----- Отрывок для чтения

Август 1899 г. кажется слишком уж бытовым — вежливые извинения перед обидчивым Сергеенко, посылка в подарок Синани письменного стола и заурядные хлопоты с книгами и прейскурантом проволочной решетки...

Но предстоящая продажа Мелихова означала окончательное расставание и с Москвой и напоминала о том, что большая часть жизни уже позади. И давала неодолимое ощущение бивуака, потому что ялтинская дача была еще не достроена. Отсюда — почти различимое на слух ворчание на «...отвратительную, мрачную московскую погоду», холод, сырость и собственное нездоровье. И скупое признание: «Уезжать совсем не хочется...» (П., 8, 247).

И.А. Новиков вспоминал о случайной встрече на XXVII Выставке художников-передвижников в Училище живописи (ул. Мясницкая, дом № 21). Это случилось в один из последних дней пребывания писателя в Москве. Чехов рассматривал портрет некоего генерала — мастерский, привлекавший всеобщее внимание: «Да, хорошо написано, — сказал он, — но кому это нужно, зачем?»

И Антон Павлович быстро повел своего знакомого к другому полотну. Показал и похвалил. А картина молодого живописца М.О. Пырина «В гости» действительно того стоила. Главным в ней было само восприятие жизни — тонкое и лиричное. Чехов сразу это почувствовал, ибо его собственная манера всегда оставалась изобразительной, с преобладанием настроения. И такого сюжета он бы, увидев, не пропустил: вечер, сумерки московской окраины, молодой рабочий идет с женою и держит на руках ребенка — бережно, чуть неловко, скрывая нежность...

«И молчание его было для меня выразительно полно: сам он писал не потому лишь, что умел отлично писать и хорошо знал человека, — подчеркивал Новиков, — но и потому, что он человека любил и жалел и думал по-своему об устроении его неустроенной жизни».

----------
----- Исходные записи

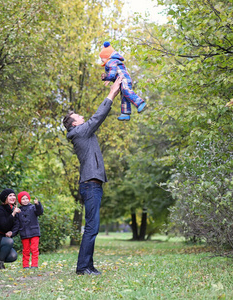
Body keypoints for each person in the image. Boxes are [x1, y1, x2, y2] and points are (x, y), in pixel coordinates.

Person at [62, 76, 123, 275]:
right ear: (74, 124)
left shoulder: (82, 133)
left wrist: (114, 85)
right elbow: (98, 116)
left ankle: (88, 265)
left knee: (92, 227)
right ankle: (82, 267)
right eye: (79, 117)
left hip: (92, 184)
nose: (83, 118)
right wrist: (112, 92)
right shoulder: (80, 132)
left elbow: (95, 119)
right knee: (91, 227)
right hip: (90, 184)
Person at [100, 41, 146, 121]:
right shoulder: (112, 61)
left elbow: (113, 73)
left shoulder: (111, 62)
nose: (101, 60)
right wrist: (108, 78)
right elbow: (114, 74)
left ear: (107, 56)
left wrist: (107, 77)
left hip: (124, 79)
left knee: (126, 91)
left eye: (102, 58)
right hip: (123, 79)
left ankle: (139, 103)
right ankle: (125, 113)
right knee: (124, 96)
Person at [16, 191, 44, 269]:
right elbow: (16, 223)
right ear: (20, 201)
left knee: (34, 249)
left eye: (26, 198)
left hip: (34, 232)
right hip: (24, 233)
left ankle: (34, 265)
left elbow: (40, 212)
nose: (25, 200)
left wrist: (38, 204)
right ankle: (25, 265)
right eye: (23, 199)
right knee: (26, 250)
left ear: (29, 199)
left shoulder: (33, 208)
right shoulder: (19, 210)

----------
----- Исходные записи

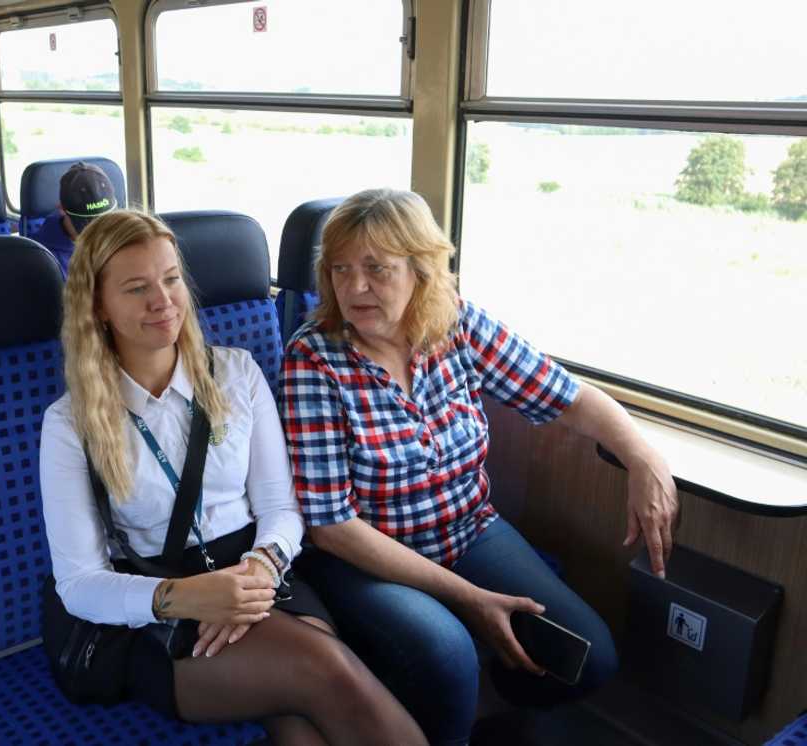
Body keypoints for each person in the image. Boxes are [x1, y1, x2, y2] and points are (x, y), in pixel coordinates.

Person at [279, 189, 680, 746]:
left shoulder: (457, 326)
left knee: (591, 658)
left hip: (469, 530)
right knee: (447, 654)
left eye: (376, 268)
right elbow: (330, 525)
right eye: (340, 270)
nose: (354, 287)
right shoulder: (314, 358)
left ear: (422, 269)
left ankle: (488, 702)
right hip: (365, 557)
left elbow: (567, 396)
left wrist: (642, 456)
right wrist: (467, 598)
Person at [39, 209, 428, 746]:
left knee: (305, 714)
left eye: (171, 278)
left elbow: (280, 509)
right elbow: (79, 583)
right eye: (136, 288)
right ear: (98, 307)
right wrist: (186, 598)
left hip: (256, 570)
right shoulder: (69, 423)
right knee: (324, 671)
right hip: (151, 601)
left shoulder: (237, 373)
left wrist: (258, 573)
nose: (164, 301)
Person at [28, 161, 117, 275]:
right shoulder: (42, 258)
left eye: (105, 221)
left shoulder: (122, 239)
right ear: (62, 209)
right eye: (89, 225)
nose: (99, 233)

----------

• _Выполните задания_:
- A) Выведите без изменений часть отрывка о Чехове, начиная со слов «Август 1899 г.» и далее до слов «прейскурантом проволочной решетки...».
- B) Как называется картина М.О. Пырина, которую Чехов показал своему знакомому и похвалил в отрывке о Чехове?
- C) Продолжите отрывок о Чехове, начав сразу после его последней фразы.

• _Ответы к заданиям_:
- A)
Август 1899 г. кажется слишком уж бытовым — вежливые извинения перед обидчивым Сергеенко, посылка в подарок Синани письменного стола и заурядные хлопоты с книгами и прейскурантом проволочной решетки...

- B) «В гости».

- C)
24 августа на Малой Дмитровке побывал Гиляровский. Подобный шумному вихрю, он весьма оживил атмосферу чеховской квартиры своими шутками, бесконечными рассказами и искренними похвалами Максиму Горькому. Об этом Чехов и сообщал последнему, а заодно дал дяде Гиляю исчерпывающую, но очень добрую характеристику, не раз проверенную двадцатилетним знакомством: «В нем есть кое-что ноздревское, беспокойное, шумливое, но человек он простодушный, чистый сердцем, и в нем совершенно отсутствует элемент предательства, столь присущий господам газетчикам» (П., 8, 249).

Письмо это похоже на другие — доброжелательное, чуждое всякой рисовки, с минимумом сведений о самом себе. Но все же проскочила там одна чрезвычайно важная строка: «Меня томит праздность, я злюсь».

Такова уж, кажется, натура Антона Павловича — подстегивать самого себя, подгонять, не оставляя творчества. Плюс — отпечаток громадного мужества и силы духа, противостоящих страшному недугу.

Тогда же, 24-го, в семь вечера, Чехов, никуда не выходивший из дому, все же съездил на квартиру О.Л. Книппер у Никитских ворот — «угол Мерзляковского пер., дом Мещериновой...». К сожалению, старый адрес давно «мертв»: ныне на месте прежнего владения — дом № 15, построенный в 1903 г.

В Ялту писатель выехал раньше, чем рассчитывал, — 25 августа. «В Москве скверная погода, — писал он накануне. — Мне нездоровится, и потому я тороплюсь» (П., 8, 246).

Канва следующего 1900-го года дошла до нас столь разрозненными фрагментами, что повествование очень затруднено. Так, с 8 по 15 мая Чехов был в Москве, чтобы повидаться с сестрой. Вот и все.

Происшедшее после 23-го октября (очередной приезд в Москву) тоже не так-то просто воссоздать. Нет дневников, свидетельств и вообще документов. Впрочем, ясно, что 29 октября писатель читал труппе МХТ черновой вариант пьесы «Три сестры». «Когда Антон Павлович прочел свою пьесу (...) нам, артистам и режиссерам, долго ждавшим новой пьесы от любимого автора, — вспоминала Ольга Леонардовна, — когда кончилось чтение, воцарилось какое-то недоумение, молчание... Антон Павлович смущенно улыбался и, нервно покашливая, ходил среди нас...»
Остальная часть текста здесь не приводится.